Thu Jul 25 14:21:41 UTC 2019
hw <hw at gc-24.de>

On 7/25/19 3:48 PM, rainer at ultra-secure.de wrote:
> Am 2019-07-25 15:41, schrieb hw:
>> On 7/25/19 2:53 PM, rainer at ultra-secure.de wrote:
>>> Am 2019-07-25 14:51, schrieb hw:
>>>> Hi,
>>>> how can DNS reliability, as experienced by clients on the LAN who are
>>>> sending queries, be increased?
>>>> Would I have to set up some sort of cluster consisting of several
>>>> servers all providing DNS services which is reachable under a single
>>>> IP address known to the clients?
>>>> Just setting up several name servers and making them known to the clients
>>>> for the clients to automatically switch isn't a good solution because
>>>> the clients take their timeouts and users lacking even the most basic
>>>> knowledge inevitably panic when the first name server does not answer
>>>> queries.
>>> Run a local cache (unbound) and enter all your local resolvers as upstreams.
>> That can fail just as well --- or be even worse when the clients can't switch
>> over anymore.  I have that and am avoiding to use it for some clients because
>> it takes a while for the cache to get updated when I make changes.
>> However, if that cache fails, chances are that the internet connection is also
>> down in which case it can be troublesome to even get local host names resolved.
>> When that happens, trouble is to be expected.
> Anything else is - IMHO - much more work, much more complicated

That's what I was thinking.  Perhaps it is better to live with a main server and
one or two slaves so the clients can keep their alternatives.

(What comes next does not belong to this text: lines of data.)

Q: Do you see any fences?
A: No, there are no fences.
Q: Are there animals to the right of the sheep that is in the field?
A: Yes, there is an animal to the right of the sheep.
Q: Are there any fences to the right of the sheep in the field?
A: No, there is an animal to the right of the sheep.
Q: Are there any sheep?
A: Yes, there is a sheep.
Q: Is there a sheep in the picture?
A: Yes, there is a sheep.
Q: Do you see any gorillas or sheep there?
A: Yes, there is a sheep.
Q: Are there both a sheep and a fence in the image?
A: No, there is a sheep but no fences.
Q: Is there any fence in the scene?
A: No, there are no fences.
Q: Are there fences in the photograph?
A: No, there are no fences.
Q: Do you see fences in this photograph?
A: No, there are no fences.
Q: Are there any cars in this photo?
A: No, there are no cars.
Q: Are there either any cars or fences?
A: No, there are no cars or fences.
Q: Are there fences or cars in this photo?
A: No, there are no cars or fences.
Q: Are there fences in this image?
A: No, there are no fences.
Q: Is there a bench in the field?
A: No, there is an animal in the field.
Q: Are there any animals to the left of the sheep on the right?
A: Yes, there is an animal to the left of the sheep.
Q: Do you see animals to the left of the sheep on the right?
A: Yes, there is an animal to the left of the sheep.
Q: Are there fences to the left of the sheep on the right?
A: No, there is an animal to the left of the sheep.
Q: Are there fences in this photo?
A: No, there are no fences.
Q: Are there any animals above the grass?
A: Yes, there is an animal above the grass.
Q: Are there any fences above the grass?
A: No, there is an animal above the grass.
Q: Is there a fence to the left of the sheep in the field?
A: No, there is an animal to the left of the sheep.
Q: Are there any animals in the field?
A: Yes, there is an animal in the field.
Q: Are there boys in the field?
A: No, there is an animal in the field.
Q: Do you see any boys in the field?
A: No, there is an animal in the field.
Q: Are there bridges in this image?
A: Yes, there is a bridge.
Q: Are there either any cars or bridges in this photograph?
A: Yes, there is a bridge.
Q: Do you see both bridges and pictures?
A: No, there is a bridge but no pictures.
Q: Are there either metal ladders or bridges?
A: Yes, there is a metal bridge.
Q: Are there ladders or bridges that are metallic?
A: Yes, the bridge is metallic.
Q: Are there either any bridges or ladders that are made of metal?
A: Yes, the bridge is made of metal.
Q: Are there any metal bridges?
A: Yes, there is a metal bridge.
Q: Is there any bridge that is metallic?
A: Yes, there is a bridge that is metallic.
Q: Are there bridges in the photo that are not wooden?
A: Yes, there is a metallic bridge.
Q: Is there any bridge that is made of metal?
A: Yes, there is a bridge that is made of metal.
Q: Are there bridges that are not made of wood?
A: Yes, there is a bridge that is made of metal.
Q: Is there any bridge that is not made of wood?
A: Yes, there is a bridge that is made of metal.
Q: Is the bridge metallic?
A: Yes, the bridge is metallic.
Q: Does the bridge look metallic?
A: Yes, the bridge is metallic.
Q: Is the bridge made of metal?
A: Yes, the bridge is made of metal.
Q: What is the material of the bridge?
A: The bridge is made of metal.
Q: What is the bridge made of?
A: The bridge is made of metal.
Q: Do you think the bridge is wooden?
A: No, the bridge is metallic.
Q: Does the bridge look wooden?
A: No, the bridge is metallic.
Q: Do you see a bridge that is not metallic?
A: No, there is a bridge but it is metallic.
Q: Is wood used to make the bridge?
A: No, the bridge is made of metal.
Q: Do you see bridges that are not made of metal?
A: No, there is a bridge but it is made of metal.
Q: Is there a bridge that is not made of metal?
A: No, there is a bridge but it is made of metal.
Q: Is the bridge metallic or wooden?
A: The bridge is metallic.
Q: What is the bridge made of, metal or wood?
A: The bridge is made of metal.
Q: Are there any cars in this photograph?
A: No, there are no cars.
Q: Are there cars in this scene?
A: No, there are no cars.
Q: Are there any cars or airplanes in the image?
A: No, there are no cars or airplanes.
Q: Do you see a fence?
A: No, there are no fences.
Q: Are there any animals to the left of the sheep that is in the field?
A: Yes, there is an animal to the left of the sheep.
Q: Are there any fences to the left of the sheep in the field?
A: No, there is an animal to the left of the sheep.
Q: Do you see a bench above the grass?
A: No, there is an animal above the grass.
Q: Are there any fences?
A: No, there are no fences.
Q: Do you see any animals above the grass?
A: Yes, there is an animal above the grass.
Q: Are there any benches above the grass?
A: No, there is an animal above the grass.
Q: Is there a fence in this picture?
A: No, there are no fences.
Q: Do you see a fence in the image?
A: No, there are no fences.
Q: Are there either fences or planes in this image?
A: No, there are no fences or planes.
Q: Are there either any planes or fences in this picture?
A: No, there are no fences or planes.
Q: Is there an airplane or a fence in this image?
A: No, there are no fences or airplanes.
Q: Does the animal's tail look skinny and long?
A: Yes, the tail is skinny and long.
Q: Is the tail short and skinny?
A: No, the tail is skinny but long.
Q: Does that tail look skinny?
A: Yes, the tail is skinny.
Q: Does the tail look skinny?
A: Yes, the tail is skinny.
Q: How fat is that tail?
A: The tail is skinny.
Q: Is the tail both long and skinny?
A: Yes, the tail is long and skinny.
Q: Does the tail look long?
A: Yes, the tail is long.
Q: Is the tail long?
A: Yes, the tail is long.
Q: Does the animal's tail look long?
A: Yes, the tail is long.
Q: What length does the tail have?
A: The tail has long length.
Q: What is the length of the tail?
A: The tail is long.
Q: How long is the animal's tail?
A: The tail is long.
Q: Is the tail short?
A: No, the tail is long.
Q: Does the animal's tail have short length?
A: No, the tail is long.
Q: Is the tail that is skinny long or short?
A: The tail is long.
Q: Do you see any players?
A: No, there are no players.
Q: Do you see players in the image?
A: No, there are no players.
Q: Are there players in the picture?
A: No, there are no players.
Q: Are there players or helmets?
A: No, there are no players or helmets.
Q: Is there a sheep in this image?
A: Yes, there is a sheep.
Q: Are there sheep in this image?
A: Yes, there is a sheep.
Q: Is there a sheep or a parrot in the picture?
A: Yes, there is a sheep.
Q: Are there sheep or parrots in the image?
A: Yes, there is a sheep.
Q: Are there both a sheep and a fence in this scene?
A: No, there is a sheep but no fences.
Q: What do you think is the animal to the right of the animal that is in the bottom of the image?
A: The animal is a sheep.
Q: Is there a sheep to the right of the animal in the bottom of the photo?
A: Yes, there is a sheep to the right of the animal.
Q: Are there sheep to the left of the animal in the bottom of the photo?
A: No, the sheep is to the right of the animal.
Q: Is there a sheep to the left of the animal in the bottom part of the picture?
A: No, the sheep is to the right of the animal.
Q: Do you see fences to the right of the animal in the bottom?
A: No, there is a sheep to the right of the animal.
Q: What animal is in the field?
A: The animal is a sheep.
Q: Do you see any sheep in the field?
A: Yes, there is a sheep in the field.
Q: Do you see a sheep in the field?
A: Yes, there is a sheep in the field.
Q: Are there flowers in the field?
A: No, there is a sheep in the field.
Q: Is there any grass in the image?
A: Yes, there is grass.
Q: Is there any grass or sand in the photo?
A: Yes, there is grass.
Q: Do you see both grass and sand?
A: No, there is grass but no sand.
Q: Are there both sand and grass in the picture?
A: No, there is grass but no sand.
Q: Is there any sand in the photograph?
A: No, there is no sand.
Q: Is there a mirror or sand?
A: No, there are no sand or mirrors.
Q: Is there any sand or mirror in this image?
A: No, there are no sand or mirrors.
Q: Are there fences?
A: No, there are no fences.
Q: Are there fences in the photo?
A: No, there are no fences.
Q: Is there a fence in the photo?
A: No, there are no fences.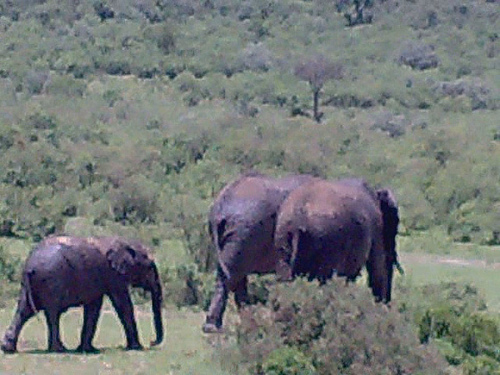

But still ...  There's got to be a better way ...

> and much more likely to fail, in a more spectacular way.
> Especially all those keepalive "solutions".

You mean like probing if the DNS server is still responsive and somehow switching
over when it's not?  I never tried, though it is evident that more complicated
things may tend to be less reliable.

Yet it reminds me that I could actually check the name servers and dispatch a message
when one fails as I'm already doing for a couple other things.  That would suffice
and doesn't introduce more possibilites of failure to name resolution.

> I have found that I need to restart unbound if all upstreams had failed.